**What is being asked**. In the records below, find each line with "questo" and copy it.

Page images and extracted text:
▼▼▼
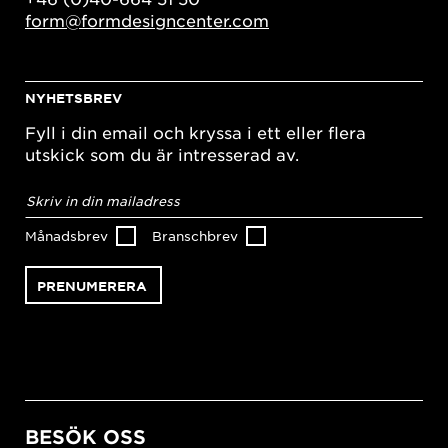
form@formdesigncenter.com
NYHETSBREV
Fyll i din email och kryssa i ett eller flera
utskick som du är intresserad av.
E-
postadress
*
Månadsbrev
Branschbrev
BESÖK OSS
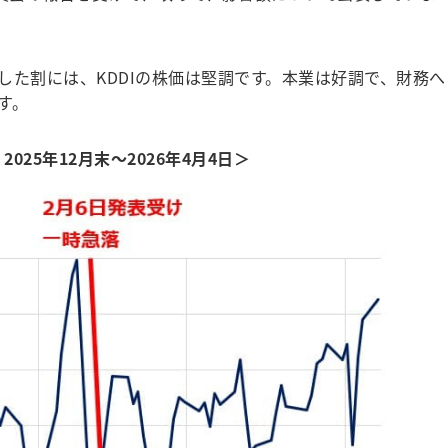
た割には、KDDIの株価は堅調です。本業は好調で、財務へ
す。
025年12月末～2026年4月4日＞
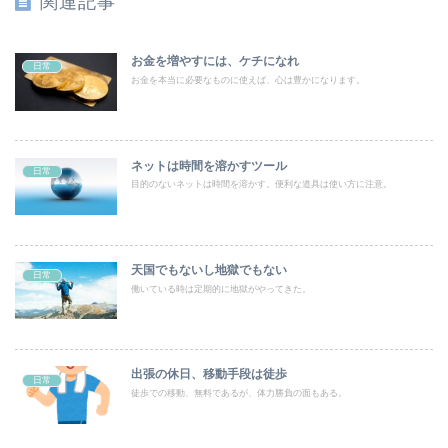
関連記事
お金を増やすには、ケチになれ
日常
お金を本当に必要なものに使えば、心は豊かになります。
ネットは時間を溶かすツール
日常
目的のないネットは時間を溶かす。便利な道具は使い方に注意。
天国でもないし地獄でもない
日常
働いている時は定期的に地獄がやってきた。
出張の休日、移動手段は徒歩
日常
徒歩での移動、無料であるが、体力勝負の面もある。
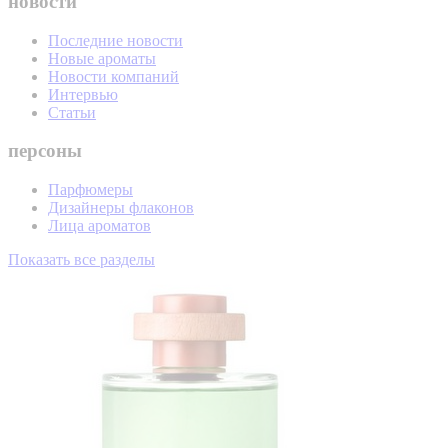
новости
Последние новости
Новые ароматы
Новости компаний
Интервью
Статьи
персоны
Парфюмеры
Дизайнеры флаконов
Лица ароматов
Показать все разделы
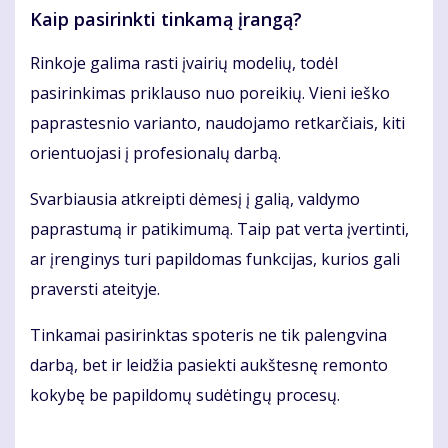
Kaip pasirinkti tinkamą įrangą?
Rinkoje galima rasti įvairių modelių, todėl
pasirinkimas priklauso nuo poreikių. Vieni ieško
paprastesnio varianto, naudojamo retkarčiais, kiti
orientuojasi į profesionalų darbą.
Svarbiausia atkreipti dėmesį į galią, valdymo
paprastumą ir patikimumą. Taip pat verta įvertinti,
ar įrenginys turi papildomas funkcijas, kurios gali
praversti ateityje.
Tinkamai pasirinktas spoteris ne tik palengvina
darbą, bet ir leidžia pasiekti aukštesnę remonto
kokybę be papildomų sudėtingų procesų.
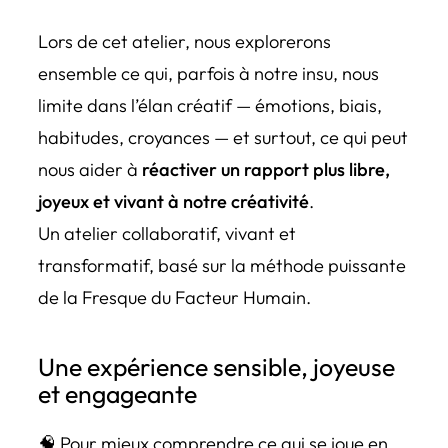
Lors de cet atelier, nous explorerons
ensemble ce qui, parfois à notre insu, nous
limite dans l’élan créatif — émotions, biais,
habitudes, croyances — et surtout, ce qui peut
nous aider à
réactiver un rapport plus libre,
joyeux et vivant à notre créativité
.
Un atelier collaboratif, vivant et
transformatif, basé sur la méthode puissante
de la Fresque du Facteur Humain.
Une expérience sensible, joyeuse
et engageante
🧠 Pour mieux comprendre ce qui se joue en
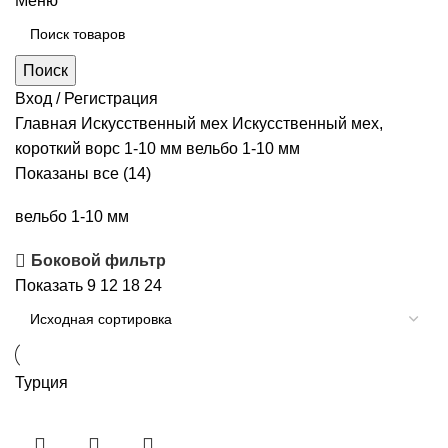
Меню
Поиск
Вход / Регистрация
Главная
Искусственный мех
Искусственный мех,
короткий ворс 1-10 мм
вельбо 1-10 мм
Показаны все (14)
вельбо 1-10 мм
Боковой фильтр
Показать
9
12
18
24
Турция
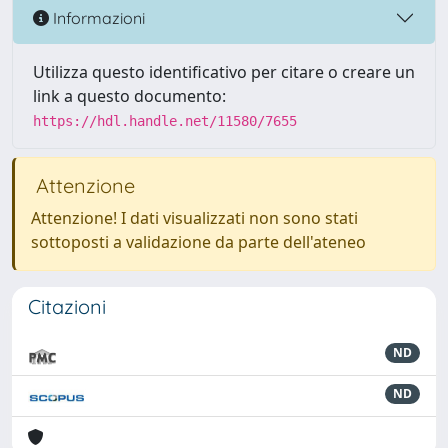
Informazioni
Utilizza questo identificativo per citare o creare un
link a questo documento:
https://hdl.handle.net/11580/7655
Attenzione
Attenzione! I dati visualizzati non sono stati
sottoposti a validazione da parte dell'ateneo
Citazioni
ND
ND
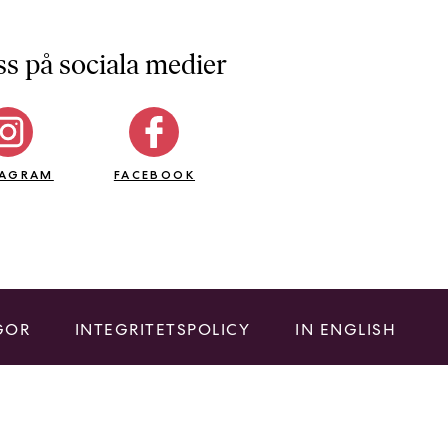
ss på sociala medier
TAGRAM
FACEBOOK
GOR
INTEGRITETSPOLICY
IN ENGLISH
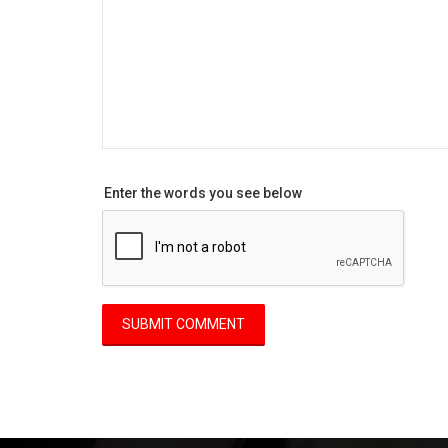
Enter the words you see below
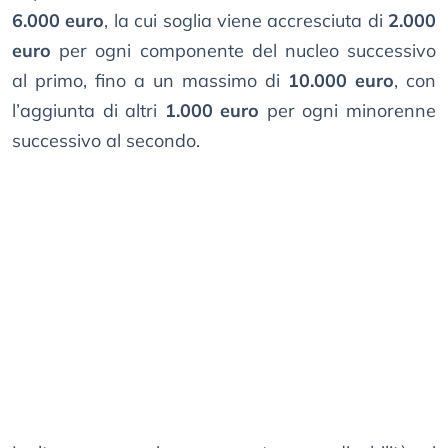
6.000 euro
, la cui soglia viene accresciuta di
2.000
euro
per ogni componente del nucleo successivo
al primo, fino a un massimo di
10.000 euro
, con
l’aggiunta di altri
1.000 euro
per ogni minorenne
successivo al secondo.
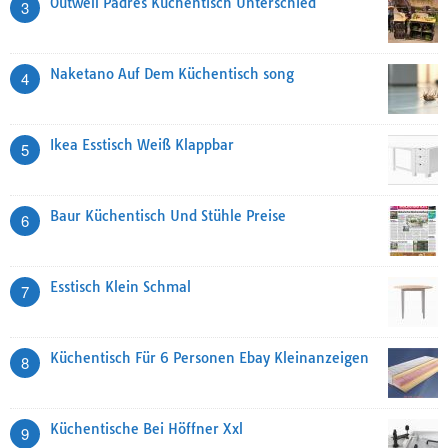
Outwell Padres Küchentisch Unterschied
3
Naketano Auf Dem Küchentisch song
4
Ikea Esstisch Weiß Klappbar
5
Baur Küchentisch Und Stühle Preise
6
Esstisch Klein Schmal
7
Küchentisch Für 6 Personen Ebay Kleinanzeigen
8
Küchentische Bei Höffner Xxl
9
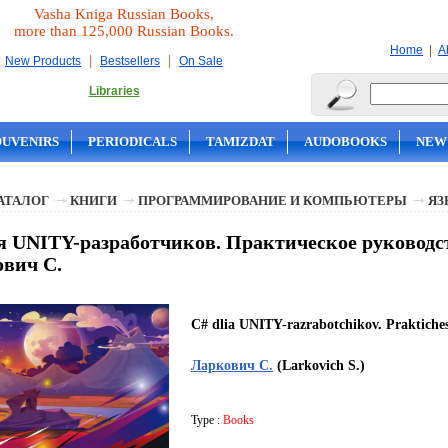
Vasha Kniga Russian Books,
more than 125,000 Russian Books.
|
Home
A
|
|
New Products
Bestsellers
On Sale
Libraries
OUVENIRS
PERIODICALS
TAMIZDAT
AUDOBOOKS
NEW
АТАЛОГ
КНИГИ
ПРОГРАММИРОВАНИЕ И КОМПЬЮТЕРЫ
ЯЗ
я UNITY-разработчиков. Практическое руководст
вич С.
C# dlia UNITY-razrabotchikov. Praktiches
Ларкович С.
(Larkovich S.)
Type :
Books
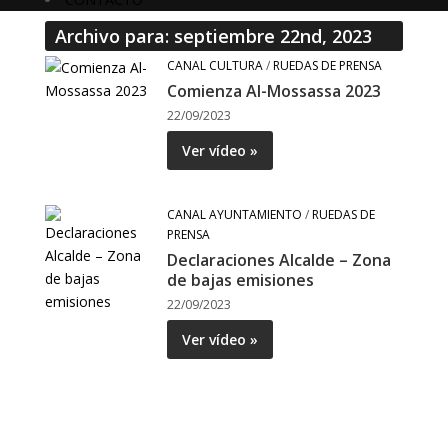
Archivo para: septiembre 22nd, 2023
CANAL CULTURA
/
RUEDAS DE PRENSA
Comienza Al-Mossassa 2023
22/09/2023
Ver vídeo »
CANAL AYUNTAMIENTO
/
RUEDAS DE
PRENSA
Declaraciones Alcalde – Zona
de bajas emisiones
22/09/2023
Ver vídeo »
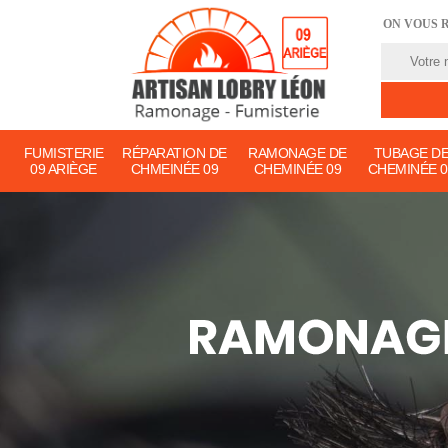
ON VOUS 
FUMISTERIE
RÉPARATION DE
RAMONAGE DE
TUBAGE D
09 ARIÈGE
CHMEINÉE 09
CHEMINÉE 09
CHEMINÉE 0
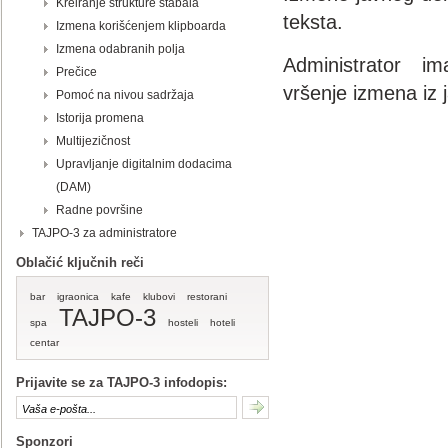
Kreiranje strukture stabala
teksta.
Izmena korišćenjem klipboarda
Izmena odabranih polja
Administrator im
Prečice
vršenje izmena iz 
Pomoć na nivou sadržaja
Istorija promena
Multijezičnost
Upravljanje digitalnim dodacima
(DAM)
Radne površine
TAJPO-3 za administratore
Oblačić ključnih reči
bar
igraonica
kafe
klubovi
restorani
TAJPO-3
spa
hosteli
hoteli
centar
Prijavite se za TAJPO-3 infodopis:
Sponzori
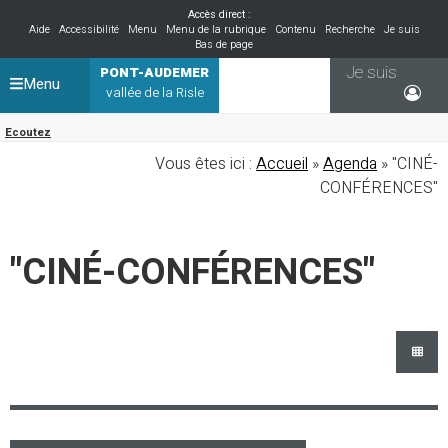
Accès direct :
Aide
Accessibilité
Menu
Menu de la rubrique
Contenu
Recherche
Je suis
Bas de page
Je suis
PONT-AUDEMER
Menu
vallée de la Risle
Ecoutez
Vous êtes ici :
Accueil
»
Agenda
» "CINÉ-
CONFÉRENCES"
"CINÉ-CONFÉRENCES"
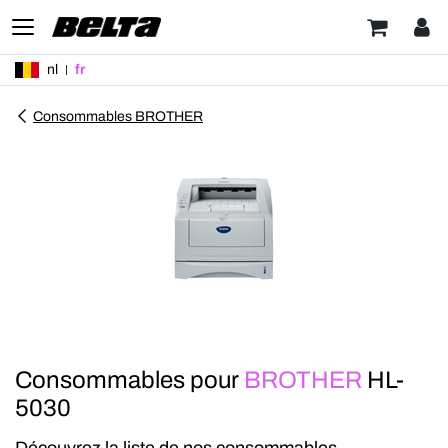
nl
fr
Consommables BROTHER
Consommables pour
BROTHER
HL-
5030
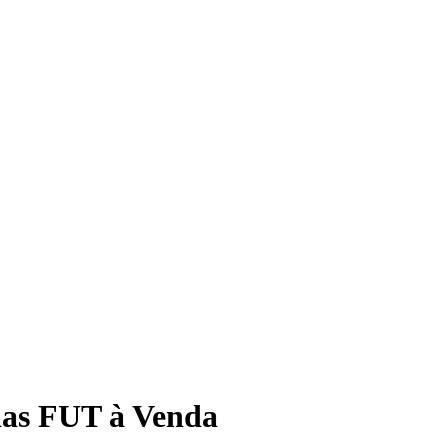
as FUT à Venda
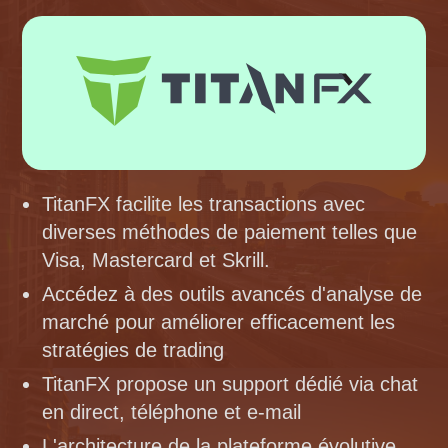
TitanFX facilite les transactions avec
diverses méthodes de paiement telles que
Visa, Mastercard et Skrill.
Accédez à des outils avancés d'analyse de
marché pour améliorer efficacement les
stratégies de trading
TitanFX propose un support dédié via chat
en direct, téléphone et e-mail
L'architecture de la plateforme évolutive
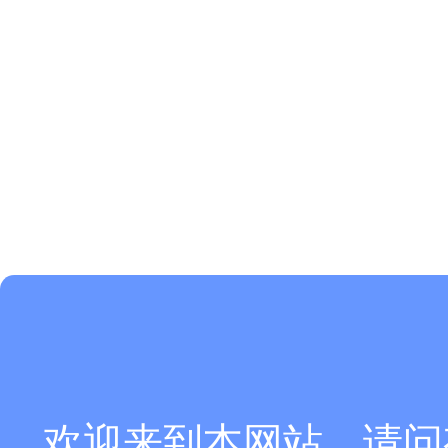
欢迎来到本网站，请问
▲▲▲
**Exercise answer**.
Utilizza questo identificativo per citare o creare un
link a questo documento:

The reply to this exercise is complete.